Es ist immens beruhigend zu wissen, dass auch in Zeiten von Myspace, Hypemachine und Co. virales Marketing und Blog-Abfeierei nicht die einzigen Mittel sind, um als Band eine gewisse Öffentlichkeit zu erreichen. Die Avett Brothers machen seit über zehn Jahren gemeinsam Musik - rechnet man ihre frühere Band Nemo dazu, sind es sogar 15. Irgendwann entschieden sie sich für die Ochsentour: Ohne größere Pausen reisten sie durch die Vereinigten Staaten, zwischendurch veröffentlichten sie eine Handvoll CDs. Sie wuchsen langsam, aber sie wuchsen. Die letzte Platte, "The Second Gleam", schaffte es schließlich ohne jede Promotion in die amerikanischen Albumcharts. Nach einer Tour mit der Dave Matthews Band wurde Rick Rubin auf die Band aufmerksam - "I And Love And You" ist das Ergebnis dieser Zusammenarbeit. ~ Jochen Overbeck (teleschau) aufklappen »
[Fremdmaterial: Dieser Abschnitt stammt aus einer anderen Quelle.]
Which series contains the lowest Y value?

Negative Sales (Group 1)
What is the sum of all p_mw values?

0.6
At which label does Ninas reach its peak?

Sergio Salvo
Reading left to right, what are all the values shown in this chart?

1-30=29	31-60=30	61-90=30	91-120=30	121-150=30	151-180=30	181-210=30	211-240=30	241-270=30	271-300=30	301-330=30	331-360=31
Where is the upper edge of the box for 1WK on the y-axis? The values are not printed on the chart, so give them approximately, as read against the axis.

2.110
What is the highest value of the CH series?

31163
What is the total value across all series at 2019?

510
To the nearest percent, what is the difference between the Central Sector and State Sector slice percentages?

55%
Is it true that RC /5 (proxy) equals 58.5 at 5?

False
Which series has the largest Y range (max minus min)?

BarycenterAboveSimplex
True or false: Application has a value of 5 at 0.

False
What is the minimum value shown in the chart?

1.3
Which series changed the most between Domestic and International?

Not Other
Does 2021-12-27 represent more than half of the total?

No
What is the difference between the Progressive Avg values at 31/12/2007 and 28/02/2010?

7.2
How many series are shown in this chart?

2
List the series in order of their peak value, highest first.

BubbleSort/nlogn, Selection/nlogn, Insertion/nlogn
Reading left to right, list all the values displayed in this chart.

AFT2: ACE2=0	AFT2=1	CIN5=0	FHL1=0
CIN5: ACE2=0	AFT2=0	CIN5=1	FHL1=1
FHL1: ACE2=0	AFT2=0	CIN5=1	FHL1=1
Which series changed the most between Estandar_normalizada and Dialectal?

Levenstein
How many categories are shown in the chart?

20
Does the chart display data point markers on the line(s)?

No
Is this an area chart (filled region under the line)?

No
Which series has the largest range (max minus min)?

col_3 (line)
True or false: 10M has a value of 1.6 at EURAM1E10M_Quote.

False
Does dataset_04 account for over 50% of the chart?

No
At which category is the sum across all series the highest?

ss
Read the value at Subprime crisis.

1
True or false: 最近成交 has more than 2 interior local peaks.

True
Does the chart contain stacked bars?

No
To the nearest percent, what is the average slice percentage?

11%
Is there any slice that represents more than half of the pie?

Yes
Und es ist bemerkenswert, was der Meisterproduzent aus Scott und Seth Avett und ihrem Bassisten Bob Crawford herauskitzelte. Was vorher oft Richtung Indifferenz pendelte und sein Herz ein Stück zu sehr auf der Zunge trug, wurde von ihm offenbar auseinandergenommen und neu zusammengesetzt. In Songs wie "The Perfect Space" zeigt sich, wie sehr das der Band nutzte: Geschickt wechselt das Lied die Stimmungen und Tempi, ohne deshalb zerrissen zu wirken.
Dabei beherrschen die Avett Brothers auch die simple Melodie an sich, einfach inszeniert mit Gitarre, Banjo und Klavier. Das reicht, um den Zweigesang der beiden hinreichend zu illustrieren. Vergleiche zu finden, ist gar nicht so einfach. Manchmal muss man an die ähnlich benannten Felice Brothers denken ("Ten Thousand Words"), an anderer Stelle klingen die Brüder wie eine rurale Variante von Ben Folds Five ("I And Love And You"). Gemein ist den Songs allerdings eine Energie, die durchaus verrät, dass man sich früher einmal für Punkuck interessierte. Dass das schönste Stück der Platte ein angeschmutzter Boogie namens "Kick Drum Heart" ist, in dem sich die Stimmen schon auch mal überschlagen dürfen, passt da gut.